Second heart sound (S2): "dupp" (1)softer and sharper "dupp" (2) occurs with closure of semilunar valves, turbulence in the bloodstream, and movements of the heart wall.
S3: rarely heard in people over 30 years of age.
Phases of Cardiac Cycle: (1)Ventricular filling (2)Isovolumetric contraction (3)Ventricular ejection (4)Isovolumetric relaxation
Ventricular Filling - during diastole, ventricles expand: their pressure drops below that of the atria & the AV valves open and blood blows into the ventricles.
Ventricular Filling occurs in 3 phases: (1)Rapid ventricular filling (2)Diastasis (3)Atrial systole
Rapid ventricular filling: first one-thrid [blood enters very quickly]
Diastasis: second one-third [marked by slower filling & P wave occurs at the end of diastasis].
Atrial Systole: final one-third [atria contract]
*End-Diastolic Volume (EDV): amount of blood contained in each ventricle at the end of ventricular filling. [130 mL of blood].
Isovolumetric Contraction - atria reploarize and relax: remain in diastole for the rest of the cardiac cycle.
Ventricles depolarize: create the QRS complex, and begin to contract.
Av valves - close as ventricular blood surges back against the cusps.
heart sound S1 - occurs at the beginning of this phase.
'isovolumetric' because even though the ventricles contract, they do not eject blood. [the volume stays the same]
Ventricular Ejection - ejection of blood begins: when the ventricular pressure exceeds aterial pressure and forces semilunar valves open.
Rapid ejection: blood spurts out of each ventricle rapidly at first.
Reduced ejection: blood is ejected out more slowly under reduced pressure.
Ventricular ejection: last about 200-250 msec
T wave: occurs late in this phase
Stroke Volume (SV): is the amount of blood ejected from each ventricle. [of about 70 mL of blood is ejected of the 130 mL in each ventricle]. (ejection fraction of about 54%, as high as 90% in vigorous exercise)
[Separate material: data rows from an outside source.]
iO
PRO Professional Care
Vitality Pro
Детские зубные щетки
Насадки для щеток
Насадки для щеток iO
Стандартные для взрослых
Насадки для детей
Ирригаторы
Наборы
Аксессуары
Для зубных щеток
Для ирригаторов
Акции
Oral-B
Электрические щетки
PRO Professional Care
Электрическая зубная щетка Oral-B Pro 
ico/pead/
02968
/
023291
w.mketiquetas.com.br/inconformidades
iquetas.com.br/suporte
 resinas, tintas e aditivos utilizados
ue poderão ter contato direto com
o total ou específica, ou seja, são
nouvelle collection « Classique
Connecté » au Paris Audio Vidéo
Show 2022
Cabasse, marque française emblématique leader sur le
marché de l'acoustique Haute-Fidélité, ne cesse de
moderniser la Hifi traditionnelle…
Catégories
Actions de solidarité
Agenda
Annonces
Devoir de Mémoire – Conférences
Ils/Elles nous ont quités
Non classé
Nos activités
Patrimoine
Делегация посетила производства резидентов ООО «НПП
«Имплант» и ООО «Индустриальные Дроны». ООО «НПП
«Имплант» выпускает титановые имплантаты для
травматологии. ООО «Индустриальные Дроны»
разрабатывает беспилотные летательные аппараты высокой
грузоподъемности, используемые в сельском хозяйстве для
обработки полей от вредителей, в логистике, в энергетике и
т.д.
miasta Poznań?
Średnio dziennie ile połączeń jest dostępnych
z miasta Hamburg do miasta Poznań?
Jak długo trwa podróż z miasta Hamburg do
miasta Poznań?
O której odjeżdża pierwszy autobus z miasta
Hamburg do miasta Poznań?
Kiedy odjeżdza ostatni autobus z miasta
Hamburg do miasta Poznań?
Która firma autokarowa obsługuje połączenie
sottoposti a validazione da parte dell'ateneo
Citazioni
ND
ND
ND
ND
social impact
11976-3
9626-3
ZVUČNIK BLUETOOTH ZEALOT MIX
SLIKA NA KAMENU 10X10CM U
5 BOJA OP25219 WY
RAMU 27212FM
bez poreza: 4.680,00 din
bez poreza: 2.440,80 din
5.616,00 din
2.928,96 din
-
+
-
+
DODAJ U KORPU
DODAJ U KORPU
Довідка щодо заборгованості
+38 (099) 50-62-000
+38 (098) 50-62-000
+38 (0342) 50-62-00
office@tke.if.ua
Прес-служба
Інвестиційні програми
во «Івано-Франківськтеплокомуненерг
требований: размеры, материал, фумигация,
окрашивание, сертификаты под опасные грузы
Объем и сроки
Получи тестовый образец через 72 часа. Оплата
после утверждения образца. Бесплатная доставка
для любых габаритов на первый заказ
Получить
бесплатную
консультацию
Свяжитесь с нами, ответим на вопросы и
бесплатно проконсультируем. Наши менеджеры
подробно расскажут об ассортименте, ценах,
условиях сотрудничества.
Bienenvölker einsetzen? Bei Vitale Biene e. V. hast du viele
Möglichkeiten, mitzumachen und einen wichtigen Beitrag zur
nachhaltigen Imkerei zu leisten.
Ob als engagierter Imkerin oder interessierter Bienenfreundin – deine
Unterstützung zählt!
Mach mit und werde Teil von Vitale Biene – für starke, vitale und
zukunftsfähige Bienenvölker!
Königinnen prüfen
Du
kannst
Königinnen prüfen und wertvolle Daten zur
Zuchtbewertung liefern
End-systolic volume (ESV): the amount of blood left behind after ventricular ejection. [the 60 mL left behind]
Ejection Fraction: the percentage of EDV ejected.
Isovolumetric Relaxation - early ventricular diastole (EVD): when T wave ends and the ventricles begin to expand.
Elastic recoil and expansion: would cause pressure to drop rapidly and suck blood into the ventricles.
Blood from the aorta and pulmonary: briefly flows backwards, filling the semilunar valves and closing the cusps, creates a slight pressure rebound that appears as the dicrotic notch of the aortic pressure curve.
heart sound S2: occurs as blood rebounds from the closed semilunar valves and the ventricle expands.
'isovolumetric' because: semilunar valves are closed and AV valves have not yet opened [ventricles are therefore taking in no blood].
When AV valves open - ventricular filling begins
Pulmonary Circuit: (right side of heart) carries blood to lungs for gas exchange (oxygen) and back to the heart (drops off CO2)
Systemic Circuit: (left side of heart) supplies oxygenated blood to all tissues of the body and returns it to the heart.